St. Patrick’s Day approaches. If you can’t make the trip to Dublin, then it’s off to the next closest thing—there to drink yourself into a stupor. Traditional folk music will be the last thing you hear as you slip off the bar stool and out into the alley to lay in your own sick. Fitful dreams of bawdy Irish lads and lasses, laughing at you in their varied accents awaits. Or you could not make an arse of yourself and eat the stew. The American tough guy routine has its place—we don’t want to look weak in front of the rough and ready Irish boys, so if the issue is image, then tell your friends and followers that it’s beer soup. That’s a bit of a stretch, but it photographs well next to a frosty pint and in the end, isn’t that what it’s all about?
There are several considerations when choosing how to make Irish stew for yourself. To each their own, but it must have red meat in it. Lamb is best but beef is an okay substitute. Potatoes are also required for authenticity. Finally, it’s not Irish stew if it’s not swimming in Guinness Stout. There are other imports that can meet the “beer-soup” brief, but the stout has a way with the lamb and as they say, “Guinness is good for you.” As for the options, leeks, carrots and parsnips are common. You might even add some thyme or rosemary. There’s no stew patrol on the lookout for runaway recipes, but I’m drawing the line against mushrooms. I know they taste amazing but this isn’t Beef Bourgogne and simplicity is part of the appeal.
- Bacon fat or other high heat cooking oil.
- Lamb stew meat cut into equal, bite-sized chunks. At least 4 oz per serving
- Flour, enough to coat the meat
- 1 medium onion, diced and 1 minced garlic clove, per 4 servings
- 1-2 Tbsp tomato paste, per 4 servings
- Waxy potatoes like Yukon gold and other root vegetables diced like the meat, 4 oz per serving, all together. (see 1 below)
- Guinness Stout, enough to cover everything in the pot. (see 2)
- Aromatics in sachet (see 3)
Set the oven to bake to 135C/275F (see 4). Toss the meat to coat in the flour. Prepare the onion, garlic, potatoes and root veggies. In a dutch oven over medium-high heat, sear the meat in bacon fat or alternative, then remove from heat. Sauté the onions and tomato paste until browned, add the garlic for the last minute. Reduce heat to medium and toss in the potatoes and root veggies long enough in to get them to warm through, at least 5 minutes. Use some Guinness to deglaze, then return the meat and add the aromatics. Add more Guinness to almost cover everything. Bring to a simmer and then cover with lid. Let it linger a few moments to build up a steam and then move to the oven for 90 minutes to 2 hours until the meat gives no resistance.

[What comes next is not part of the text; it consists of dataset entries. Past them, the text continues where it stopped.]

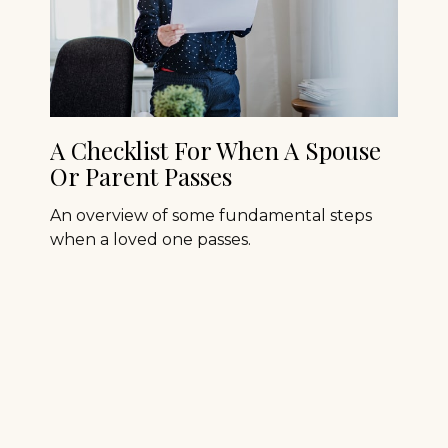
A Checklist For When A Spouse
Or Parent Passes
An overview of some fundamental steps
when a loved one passes.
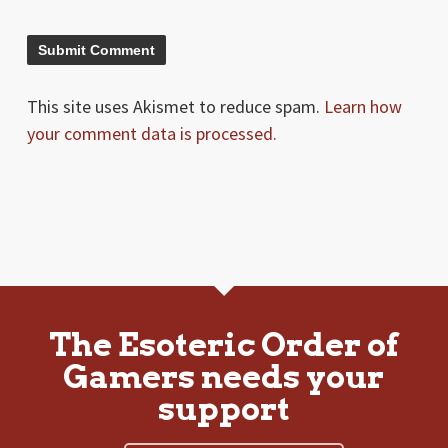
This site uses Akismet to reduce spam.
Learn how
your comment data is processed.
The Esoteric Order of
Gamers needs your
support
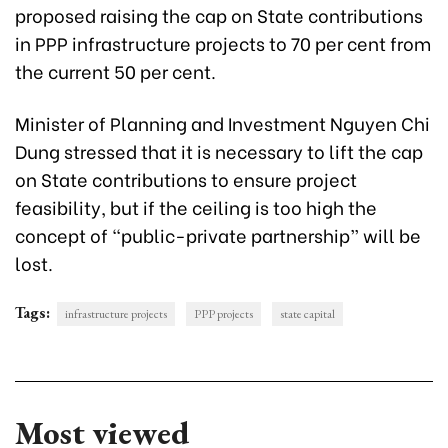
proposed raising the cap on State contributions
in PPP infrastructure projects to 70 per cent from
the current 50 per cent.
Minister of Planning and Investment Nguyen Chi
Dung stressed that it is necessary to lift the cap
on State contributions to ensure project
feasibility, but if the ceiling is too high the
concept of “public-private partnership” will be
lost.
Tags:
infrastructure projects
PPP projects
state capital
Most viewed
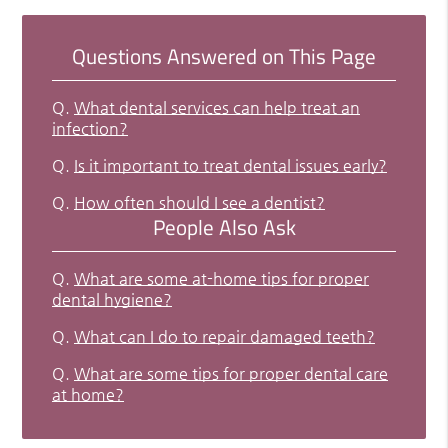
Questions Answered on This Page
Q.
What dental services can help treat an
infection?
Q.
Is it important to treat dental issues early?
Q.
How often should I see a dentist?
People Also Ask
Q.
What are some at-home tips for proper
dental hygiene?
Q.
What can I do to repair damaged teeth?
Q.
What are some tips for proper dental care
at home?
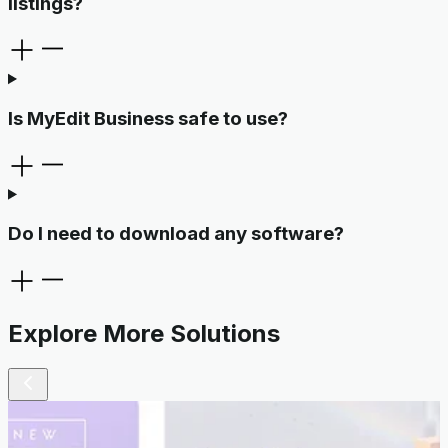
listings?
Is MyEdit Business safe to use?
Do I need to download any software?
Explore More Solutions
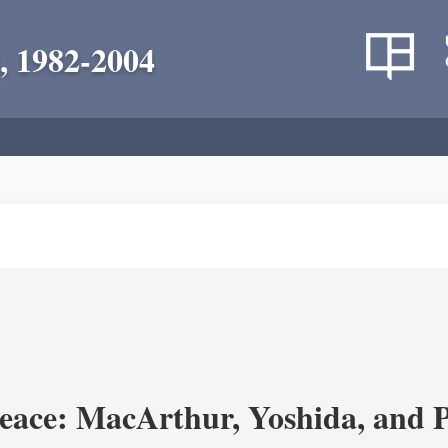
, 1982-2004
eace: MacArthur, Yoshida, and 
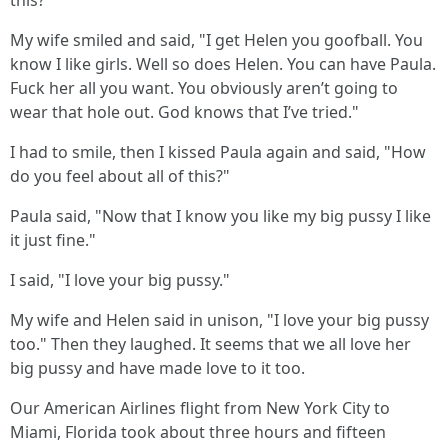
this?"
My wife smiled and said, "I get Helen you goofball. You
know I like girls. Well so does Helen. You can have Paula.
Fuck her all you want. You obviously aren’t going to
wear that hole out. God knows that I’ve tried."
I had to smile, then I kissed Paula again and said, "How
do you feel about all of this?"
Paula said, "Now that I know you like my big pussy I like
it just fine."
I said, "I love your big pussy."
My wife and Helen said in unison, "I love your big pussy
too." Then they laughed. It seems that we all love her
big pussy and have made love to it too.
Our American Airlines flight from New York City to
Miami, Florida took about three hours and fifteen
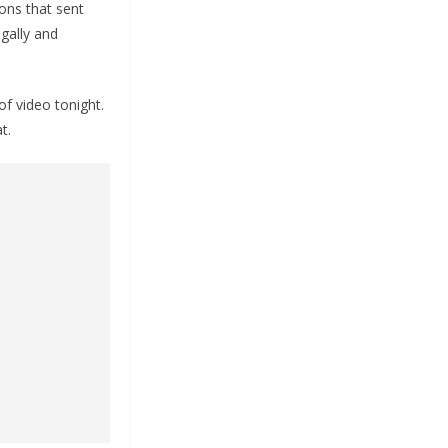
sons that sent
gally and
of video tonight.
t.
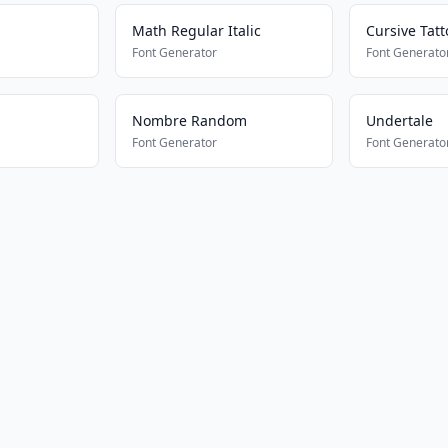
Math Regular Italic
Cursive Tatt
Font Generator
Font Generato
Nombre Random
Undertale
Font Generator
Font Generato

- Potatoes, carrots, parsnip or other root veggies all together should be proportional (1:1) to the meat. So if you’re doing potatoes and carrots, do an even spilt so that together their combined weight is the same as the meat.
- If your friends need a scapegoat to blame before indulging, you can say it’s my fault you bought too much beer. I didn’t provide an exact measurement. Also, get new friends.
- It feels weird using words like bouquet-garni or sachet in an Irish recipe, especially after I just said this isn’t beef bourgogne. If it takes away from the tough-guy Irish identity thing, then just drop the aromatics straight in and make it a game. Whoever gets a sprig has to chug a pint or buy the next round.
- Simmering is also an option but after making the effort to deglaze I don’t like to find burnt shite at the bottom.
- It’s worth pointing out that since Guinness is bitter, if you don’t get the onions and tomato paste caramelized properly, you’ll have bitter stew. Don’t add to to the problem by forgetting to peel your carrots. If you messed up, which tends to happen when you buy more Guinness than you need, you can make sure that your guests are properly soused with a few rounds first.